Although financially speaking all three bids stand on solid ground, Lenarduzzi points out that this is not enough. “They haven’t expanded just for the sake of expanding,” he explains. “The MLS has elected to go with owners that have stuck with the league through the tough times and finding loyal owners has helped the league become successful,” the Whitecaps president explains, and this is one area in which Montreal and Vancouver bode extremely well.
The Saputo family has been with the Impact since its inception in 1993 and has spent millions on helping to construct a 13,000-seat soccer specific stadium. In Vancouver Greg Kerfoot was the mystery man who secretly supported the efforts of the Canadian Women’s national soccer team by covering the $20,000 annual fee for each player so that they could all train in residence.

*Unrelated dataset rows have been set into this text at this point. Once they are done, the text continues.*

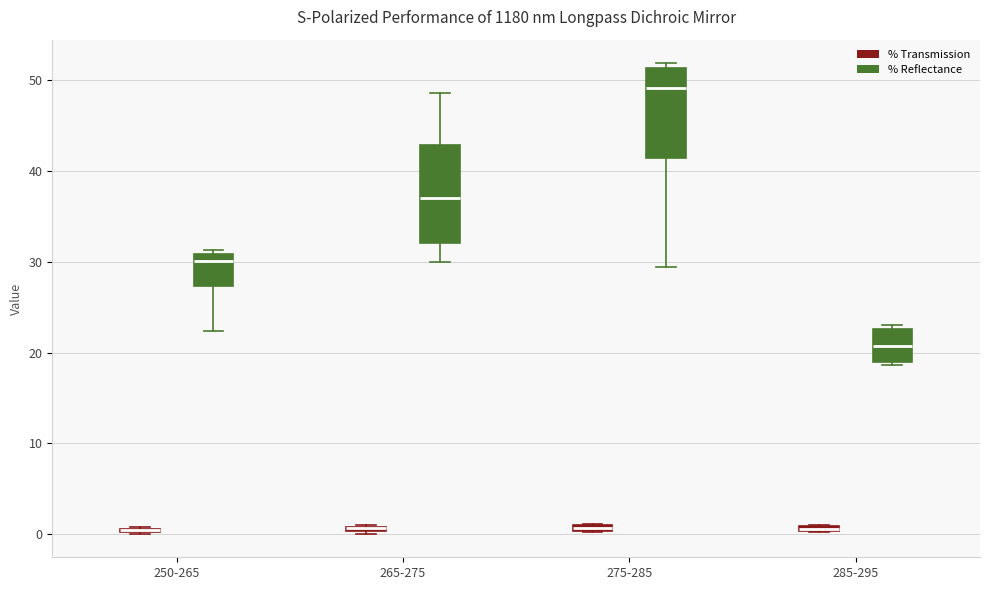

Where is the lower edge of the box for 275-285 (% Reflectance) on the y-axis? The values are not printed on the chart, so give them approximately, as read against the axis.

41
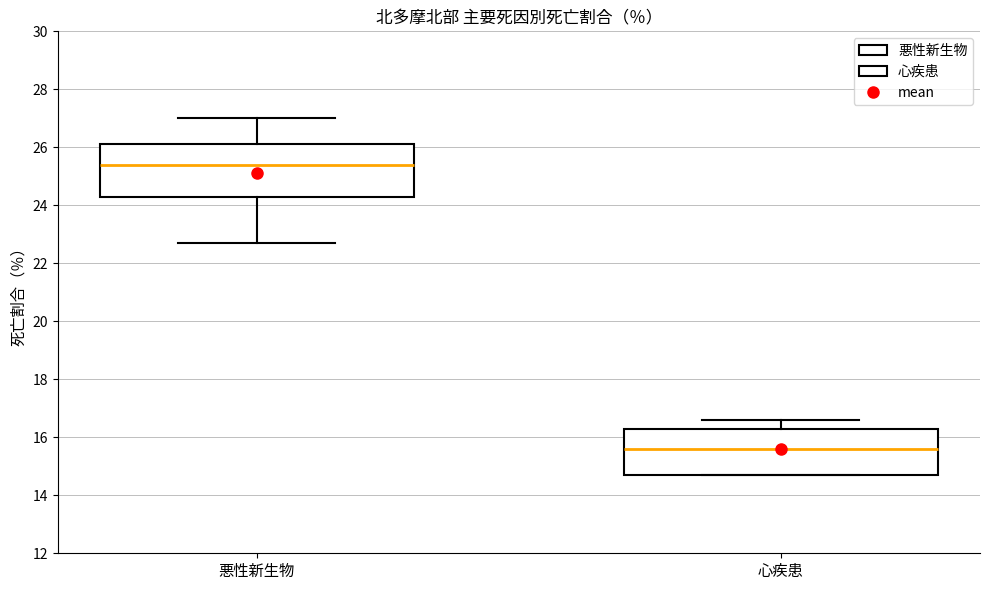

Reading left to right, transcribe this box plot: for each box, give where its median line is, the range the box spans, and where its two whiskers end, as read against the y-axis. The values are not printed on the chart, so give them approximately, as read against the axis.

悪性新生物: median 25.4, box 24.4 to 26.2, whiskers 22.8 to 27.0
心疾患: median 15.6, box 14.8 to 16.4, whiskers 14.8 to 16.6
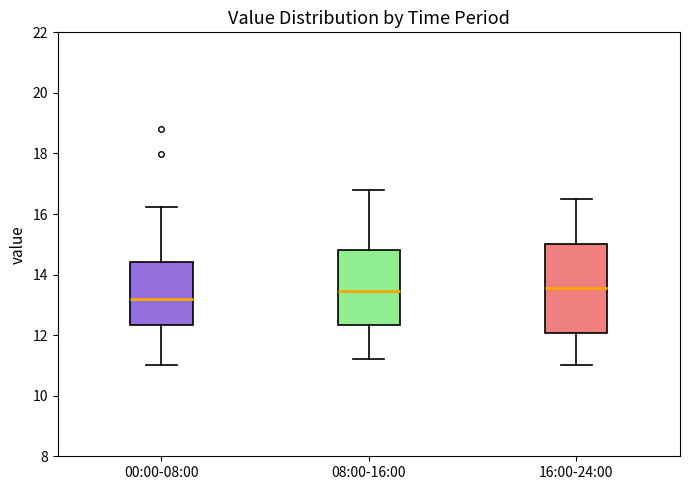

Reading left to right, transcribe this box plot: for each box, give where its median line is, the range the box spans, and where its two whiskers end, as read against the y-axis. The values are not printed on the chart, so give them approximately, as read against the axis.

00:00-08:00: median 13.2, box 12.4 to 14.4, whiskers 11.0 to 16.2
08:00-16:00: median 13.4, box 12.4 to 14.8, whiskers 11.2 to 16.8
16:00-24:00: median 13.6, box 12.0 to 15.0, whiskers 11.0 to 16.6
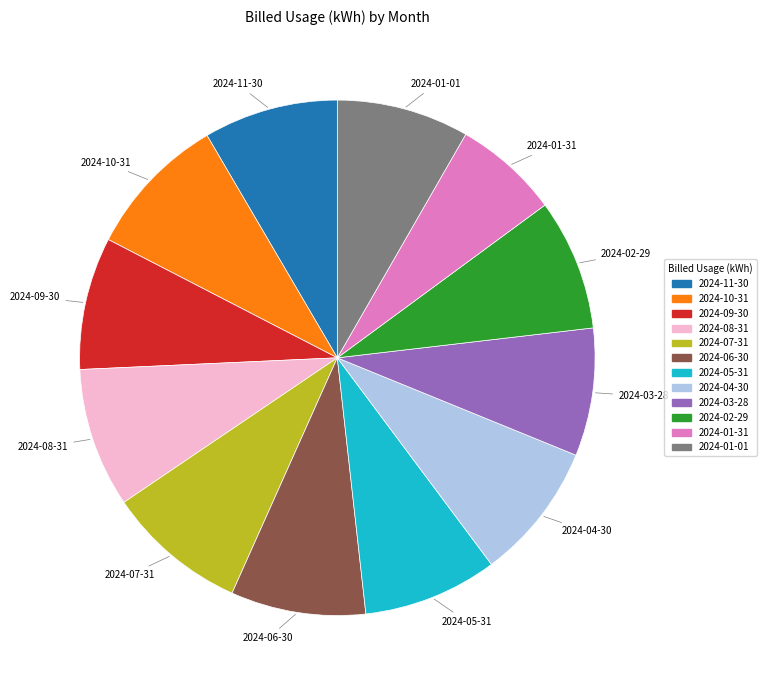

Between 2024-07-31 and 2024-01-01, which is larger?

2024-07-31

“Greg Kerfoot is just an incredible champion for soccer and Vancouver and British Columbia,” proclaimed Steve Nash. “It’s amazing to have somebody in out community that’s willing to put his money where his mouth is and at the same time have such an incredibly unselfish vision of longevity.”
That sort of passion and determination is what brought Nash to the table. “We have a singular vision,” he said. “We believe we’re going to get a franchise in the near future and that’s what’s driving us everyday. I made a commitment financially and in spirit to be a part of this team and to see this become a reality.” If successful, Nash will have a chance to work together with his younger brother Martin who is a player on the team. Something Nash admits jokingly might backfire when Martin tries to “steal from me on his next contract.”
When the MLS expands to 18 teams in 2011 eight teams will be vying for two coveted expansion spots – among them Las Vegas, Portland, St. Louis, New York, Atlanta and the three Canadian cities. There are strengths and weaknesses on all sides. If successful, Vancouver would have a natural west coast rivalry with Seattle and would be a welcome addition by a large western Canadian soccer market. The team is currently in negotiations to construct a soccer specific stadium by the waterfront but local opposition by an NDP councilor could force the team to play in the soon to be refurbished BC Place.
The Impact’s new stadium will need expansion to accommodate the MLS but a string of first-place USL finishes and control of the Voyageurs Cup for the top Canadian team every year since its creation in 2002 means that there is potential for a huge Toronto-Montreal rivalry; something that could potentially generate great TV numbers.
With no major soccer history, Ottawa’s chances are slim, but Eugene Melnyk has had great success with the Senators and the MLS might be swayed by his grandiose plans. Aside from the new stadium the Ottawa bid includes five neighbouring community soccer pitches that will form a giant soccer complex for the community.
Whitecaps president Bob Lenarduzzi points out that the combination of passion and great business sense makes the Vancouver bid the best one out there. Although he suggests that the ideal situation would be to have both Montreal and Vancouver win the two coveted spots.
“This would be the logical choice,” agrees Montreal Impact Executive Vice President Richard Legendre. Both franchises possess a rich soccer history; have the financial resources; and a strong soccer market. “Currently soccer is the number one participation sport in the province,” says Legendre. “And with the construction of our new stadium, a number of World Cup qualifying matches and the Canadian championship there is a great buzz about soccer.”
Based on its financial success and even more importantly the enthusiasm of the fans, league commissioner Don Garber is holding Toronto as the blueprint for coming expansion teams. If the Canadian candidates can promise to deliver the same sort of genuine soccer atmosphere and excitement it could go a long way in helping them win a spot. “What we’ll need to capture is that same atmosphere that Toronto currently has,” admitted Lenarduzzi. “But I think that’s definitely doable.”